In the five-count charge against Sterling Global, the firm was accused of refusing to maintain a bidding process in all the contracts it awarded in connection with oil activities between 2013 to 2017, thereby not giving fair opportunity to Nigerian indigenous contractors, contrary to Section 15 of the NOGICD Act and punishable under Section 68 of the Act.

It was also alleged that the firm which operated Oil Mining Lease (OML) 277 and OML 280 blocks in Ndokwa-East Local Government Area of Delta State failed to locate within its project office manned by personnel to be approved by the NCDMB, in violation of Section 26 of the NOGICD Act and punishable under Section 68 of the Act.

In the third charge, the firm was accused of not giving Nigerians first consideration for employment and not providing employment and training plan for Ndokwa people to cover the skill gap between Nigerians and expatriates in violation of Section 28, 29 and 30 of the NOGICD Act and punishable under Section 68 of the Act.

Sterling Global was also accused of ”deploying expatriates without submitting to the NCDMB an appropriate succession plan for any position not held by Nigerians in violation of Section 31 of the NOGICD Act and punishable under Section 68 of the Act.”

The fifth count stated that the company “did not obtain or receive the approval of the Board of the NCDMB before making any application for expatriate quota to the Ministry of Internal Affairs or any agency or ministry of the federal government rather you appointed 402 undeclared expatriates working on various projects in Nigeria without due approvals in violation of Section 33 of the Nigerian Content Act and punishable under Section 68 of the Act.”
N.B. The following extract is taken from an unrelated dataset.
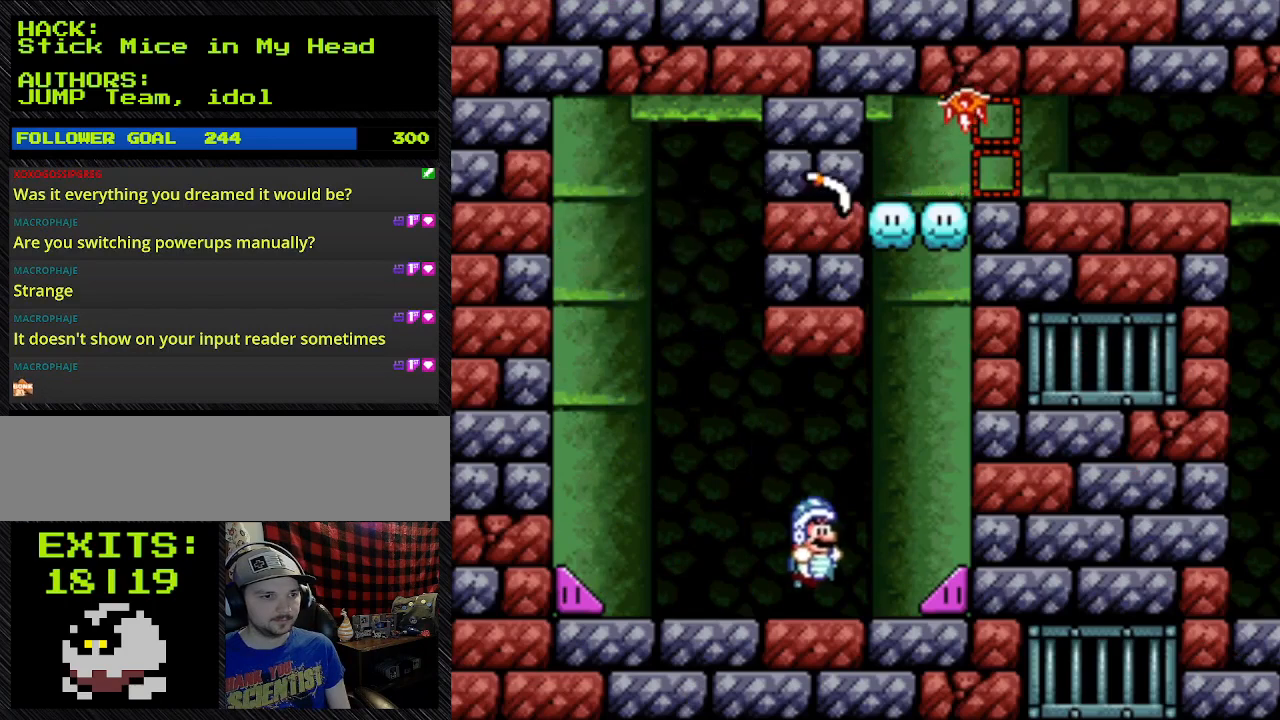
{"buttons": ["Y", "DPAD_RIGHT"], "events": [[400, "Y", "down"]]}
A senior official of the NCDMB told THISDAY that the suit was part of the intensified efforts by the NCDMB to ensure strict compliance with the provisions of the NOGICD Act by local and international operating and service companies in line with the Nigerian Content 10-Year Strategic Roadmap.

The official added that the increased focus on the local firms became necessary because most Nigerian owned firms had believed erroneously that they were exempted from the Act and they continued to engage in non-complaint acts.
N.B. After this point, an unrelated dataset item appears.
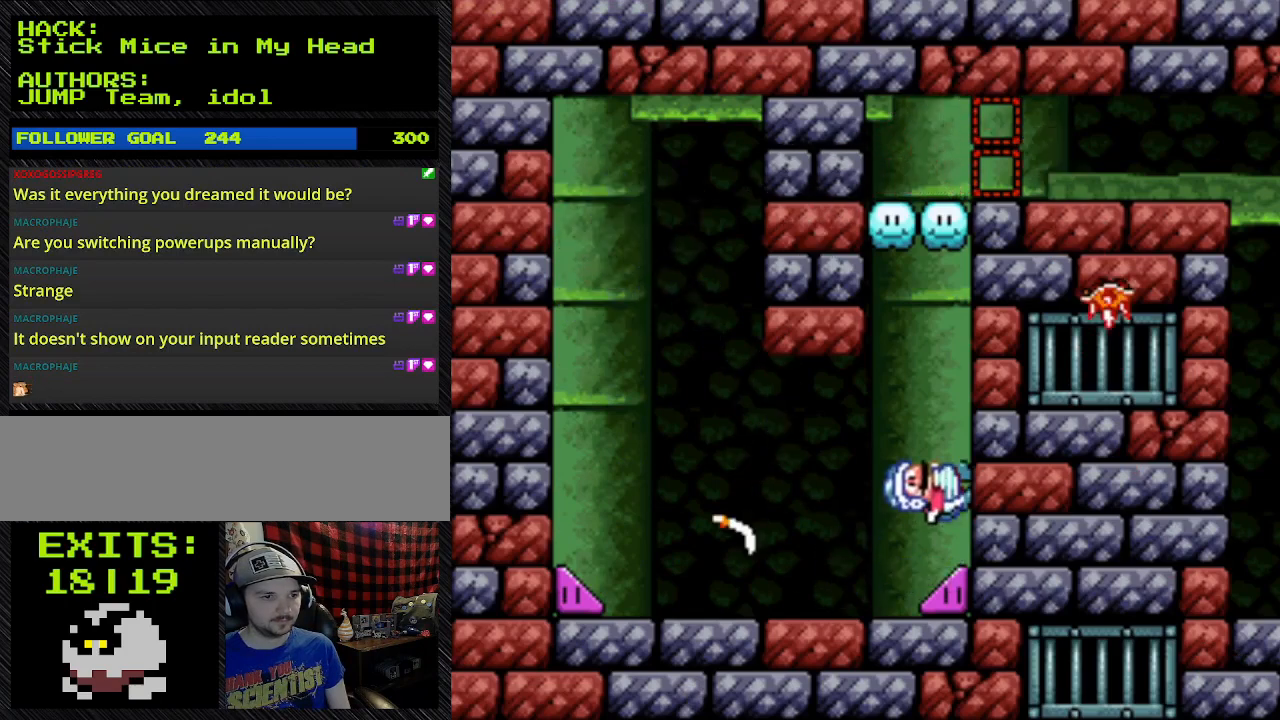
{"buttons": ["Y", "DPAD_RIGHT"], "events": []}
NCDMB had earlier moved against Heritage Energy Operational Services Limited (HEOSL), an indigenous oil producing company, for allegedly contravening the NOGICD Act.
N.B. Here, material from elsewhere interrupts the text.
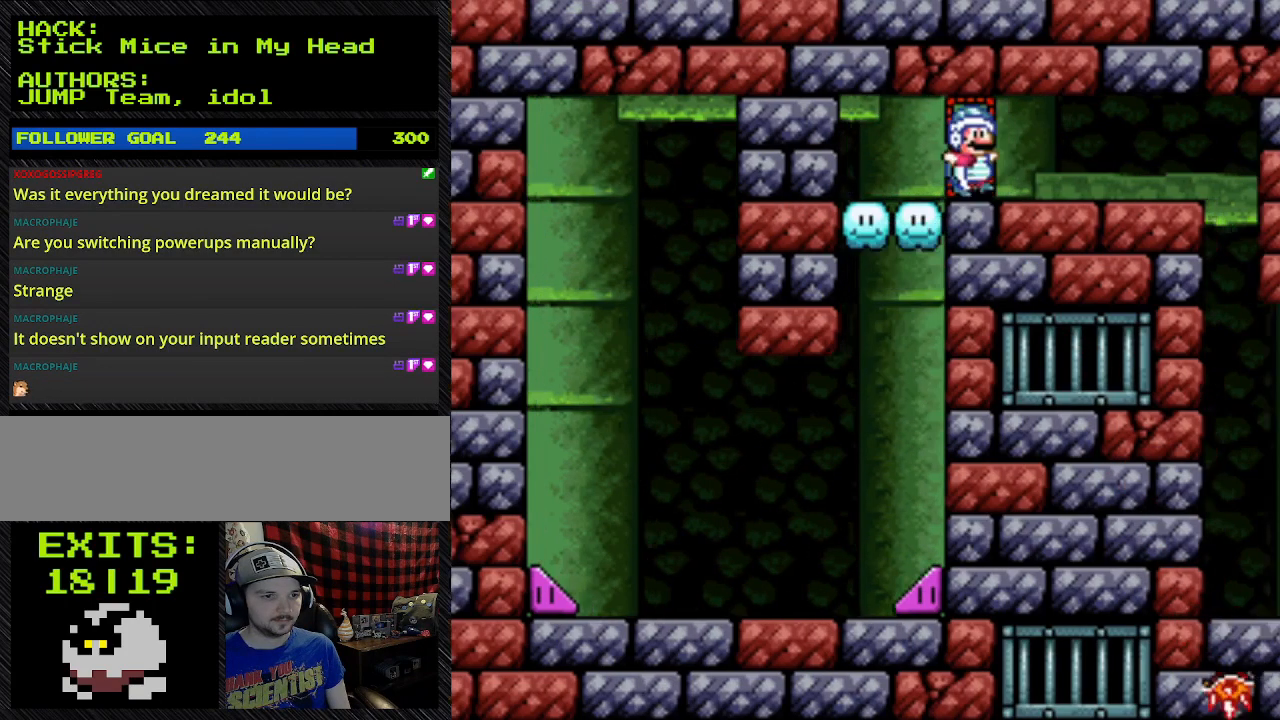
{"buttons": ["Y", "DPAD_RIGHT"], "events": []}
The agency had accused HEOSL of working to derail the Nigerian Content Law by frustrating local service companies working for them, through acts ranging from unilateral contracts cancellation, non/late payments of contractors’ invoices and downward review of contract rates.

It also accused the company of terminating the appointment of two Nigerians in the Well Operations department because they do not want them to promote Nigerian companies and deploying non-compliant expatriates on its operations.

The company was also accused of non-payment of the one per cent Nigerian Content Development Fund (NCDF) in line with Section 104 of the NOGICD Act, 2010.

THISDAY, however, gathered that Heritage Energy had since executed Nigerian Content Non-compliance Remediation Activities, as a penalty for its breaches.